You beat me to it :frowning: , i started thinking on the premise what if the groovy jvm doesnt import datatype class by default and found and old post from 2017 saying exactly that >_<

Zigbee DataType class missing? - General Discussion - SmartThings Community

Argh, I hate the documentation. (2 days banging my head, god I hate library imports, I thought it was default because I saw an old post of the ST source code using getLength() in the configureReporting() method)

When I first started using SmartThings, the ‘Classic’ environment of Groovy DTHs and SmartApps was pretty much the only way to go to actually do anything.

Unfortunately the ‘new’ environment already existed, that included such things as a new mobile app that didn’t even try to do anything useful (and luckily for me didn’t run on my phone otherwise I’d never have bothered with SmartThings) and a totally incomprehensible Developer Workspace and associated embryonic documentation that contained snippets of information about I know not what, because whatever the new environment could do was totally impenetrable, and anything it did do clearly wasn’t going to involve the ‘community’ in any way.

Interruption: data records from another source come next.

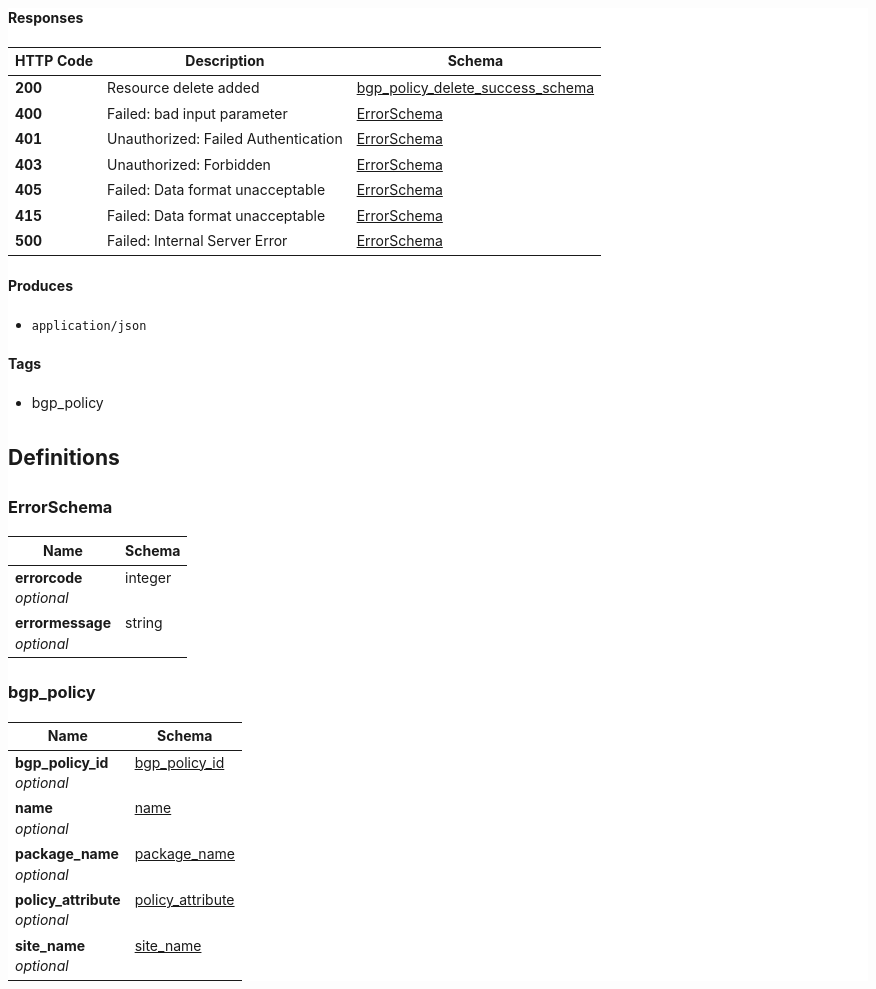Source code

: 
#### Responses

|HTTP Code|Description|Schema|
|---|---|---|
|**200**|Resource delete added|[bgp\_policy\_delete\_success\_schema](#bgp\_policy\_delete\_success\_schema)|
|**400**|Failed: bad input parameter|[ErrorSchema](#errorschema)|
|**401**|Unauthorized: Failed Authentication|[ErrorSchema](#errorschema)|
|**403**|Unauthorized: Forbidden|[ErrorSchema](#errorschema)|
|**405**|Failed: Data format unacceptable|[ErrorSchema](#errorschema)|
|**415**|Failed: Data format unacceptable|[ErrorSchema](#errorschema)|
|**500**|Failed: Internal Server Error|[ErrorSchema](#errorschema)|


#### Produces

* `application/json`


#### Tags

* bgp\_policy




<a name="definitions"></a>
## Definitions

<a name="errorschema"></a>
### ErrorSchema

|Name|Schema|
|---|---|
|**errorcode**  <br>*optional*|integer|
|**errormessage**  <br>*optional*|string|


<a name="bgp\_policy"></a>
### bgp\_policy

|Name|Schema|
|---|---|
|**bgp\_policy\_id**  <br>*optional*|[bgp\_policy\_id](#bgp\_policy\_id)|
|**name**  <br>*optional*|[name](#name)|
|**package\_name**  <br>*optional*|[package\_name](#package\_name)|
|**policy\_attribute**  <br>*optional*|[policy\_attribute](#policy\_attribute)|
|**site\_name**  <br>*optional*|[site\_name](#site\_name)|
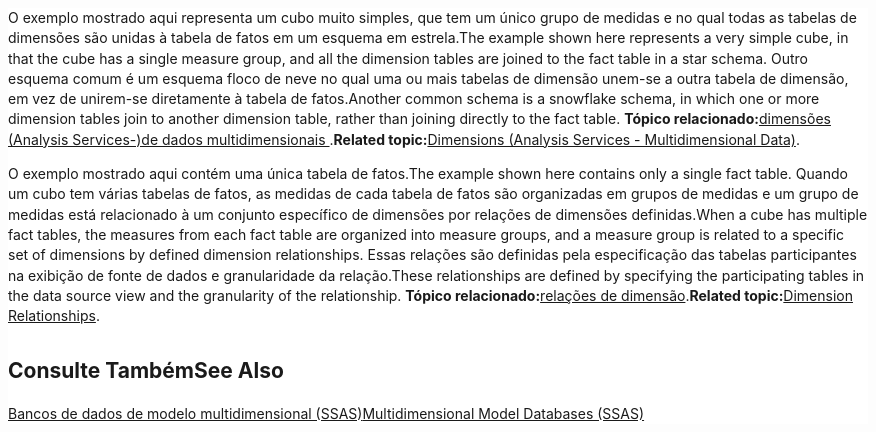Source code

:  <span data-ttu-id="d87ff-324">O exemplo mostrado aqui representa um cubo muito simples, que tem um único grupo de medidas e no qual todas as tabelas de dimensões são unidas à tabela de fatos em um esquema em estrela.</span><span class="sxs-lookup"><span data-stu-id="d87ff-324">The example shown here represents a very simple cube, in that the cube has a single measure group, and all the dimension tables are joined to the fact table in a star schema.</span></span> <span data-ttu-id="d87ff-325">Outro esquema comum é um esquema floco de neve no qual uma ou mais tabelas de dimensão unem-se a outra tabela de dimensão, em vez de unirem-se diretamente à tabela de fatos.</span><span class="sxs-lookup"><span data-stu-id="d87ff-325">Another common schema is a snowflake schema, in which one or more dimension tables join to another dimension table, rather than joining directly to the fact table.</span></span> <span data-ttu-id="d87ff-326">**Tópico relacionado:**[dimensões &#40;Analysis Services-&#41;de dados multidimensionais ](../../multidimensional-models-olap-logical-dimension-objects/dimensions-analysis-services-multidimensional-data.md).</span><span class="sxs-lookup"><span data-stu-id="d87ff-326">**Related topic:**[Dimensions &#40;Analysis Services - Multidimensional Data&#41;](../../multidimensional-models-olap-logical-dimension-objects/dimensions-analysis-services-multidimensional-data.md).</span></span>

 <span data-ttu-id="d87ff-327">O exemplo mostrado aqui contém uma única tabela de fatos.</span><span class="sxs-lookup"><span data-stu-id="d87ff-327">The example shown here contains only a single fact table.</span></span> <span data-ttu-id="d87ff-328">Quando um cubo tem várias tabelas de fatos, as medidas de cada tabela de fatos são organizadas em grupos de medidas e um grupo de medidas está relacionado à um conjunto específico de dimensões por relações de dimensões definidas.</span><span class="sxs-lookup"><span data-stu-id="d87ff-328">When a cube has multiple fact tables, the measures from each fact table are organized into measure groups, and a measure group is related to a specific set of dimensions by defined dimension relationships.</span></span> <span data-ttu-id="d87ff-329">Essas relações são definidas pela especificação das tabelas participantes na exibição de fonte de dados e granularidade da relação.</span><span class="sxs-lookup"><span data-stu-id="d87ff-329">These relationships are defined by specifying the participating tables in the data source view and the granularity of the relationship.</span></span> <span data-ttu-id="d87ff-330">**Tópico relacionado:**[relações de dimensão](../../multidimensional-models-olap-logical-cube-objects/dimension-relationships.md).</span><span class="sxs-lookup"><span data-stu-id="d87ff-330">**Related topic:**[Dimension Relationships](../../multidimensional-models-olap-logical-cube-objects/dimension-relationships.md).</span></span>

## <a name="see-also"></a><span data-ttu-id="d87ff-331">Consulte Também</span><span class="sxs-lookup"><span data-stu-id="d87ff-331">See Also</span></span>
 [<span data-ttu-id="d87ff-332">Bancos de dados de modelo multidimensional &#40;SSAS&#41;</span><span class="sxs-lookup"><span data-stu-id="d87ff-332">Multidimensional Model Databases &#40;SSAS&#41;</span></span>](../multidimensional-model-databases-ssas.md)


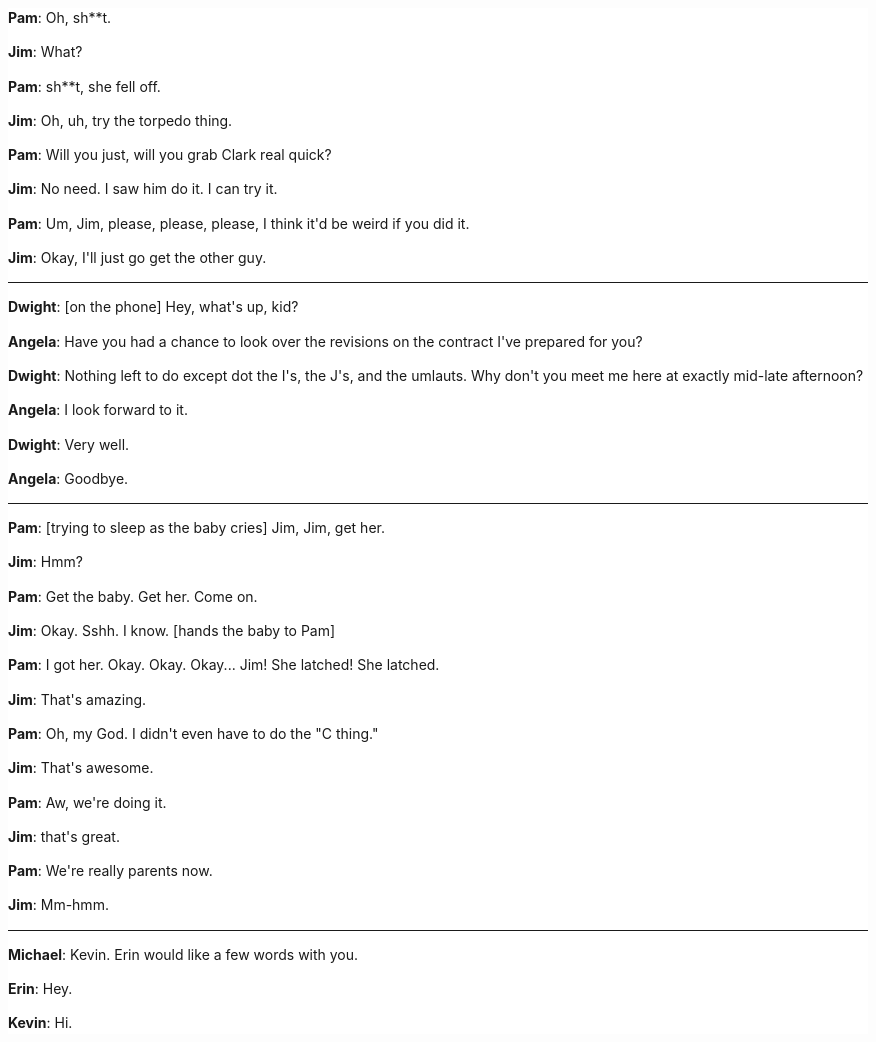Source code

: **Pam**: Oh, sh\*\*t.  
  
**Jim**: What?  
  
**Pam**: sh\*\*t, she fell off.  
  
**Jim**: Oh, uh, try the torpedo thing.  
  
**Pam**: Will you just, will you grab Clark real quick?  
  
**Jim**: No need. I saw him do it. I can try it.  
  
**Pam**: Um, Jim, please, please, please, I think it'd be weird if you did it.  
  
**Jim**: Okay, I'll just go get the other guy.  

* * *

**Dwight**: \[on the phone\] Hey, what's up, kid?  
  
**Angela**: Have you had a chance to look over the revisions on the contract I've prepared for you?  
  
**Dwight**: Nothing left to do except dot the I's, the J's, and the umlauts. Why don't you meet me here at exactly mid-late afternoon?  
  
**Angela**: I look forward to it.  
  
**Dwight**: Very well.  
  
**Angela**: Goodbye.  

* * *

**Pam**: \[trying to sleep as the baby cries\] Jim, Jim, get her.  
  
**Jim**: Hmm?  
  
**Pam**: Get the baby. Get her. Come on.  
  
**Jim**: Okay. Sshh. I know. \[hands the baby to Pam\]  
  
**Pam**: I got her. Okay. Okay. Okay... Jim! She latched! She latched.  
  
**Jim**: That's amazing.  
  
**Pam**: Oh, my God. I didn't even have to do the "C thing."  
  
**Jim**: That's awesome.  
  
**Pam**: Aw, we're doing it.  
  
**Jim**: that's great.  
  
**Pam**: We're really parents now.  
  
**Jim**: Mm-hmm.  

* * *

**Michael**: Kevin. Erin would like a few words with you.  
  
**Erin**: Hey.  
  
**Kevin**: Hi.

The face of SmartThings was thus a website that didn’t in any way bear any relation to the product and in terms of content remains one of the worst websites I have ever seen (it still isn’t great but it is moving in the right direction and the ‘new’ environment is more like a ‘new new’ environment and a gazillion times better than the one I first encountered).

Despite this new users were encouraged to use the ‘new’ app that couldn’t do anything, and directed towards the ‘new’ documentation which didn’t tell you how to do anything, and nor did it tell you what it was it wasn’t telling you how to do. In the meantime the almost useful ‘Classic’ documentation seemed to get near enough frozen at a point just short of being up to date. It was a good effort but still left you to do too much heavy lifting.

So I can’t say I’m that fond of it either.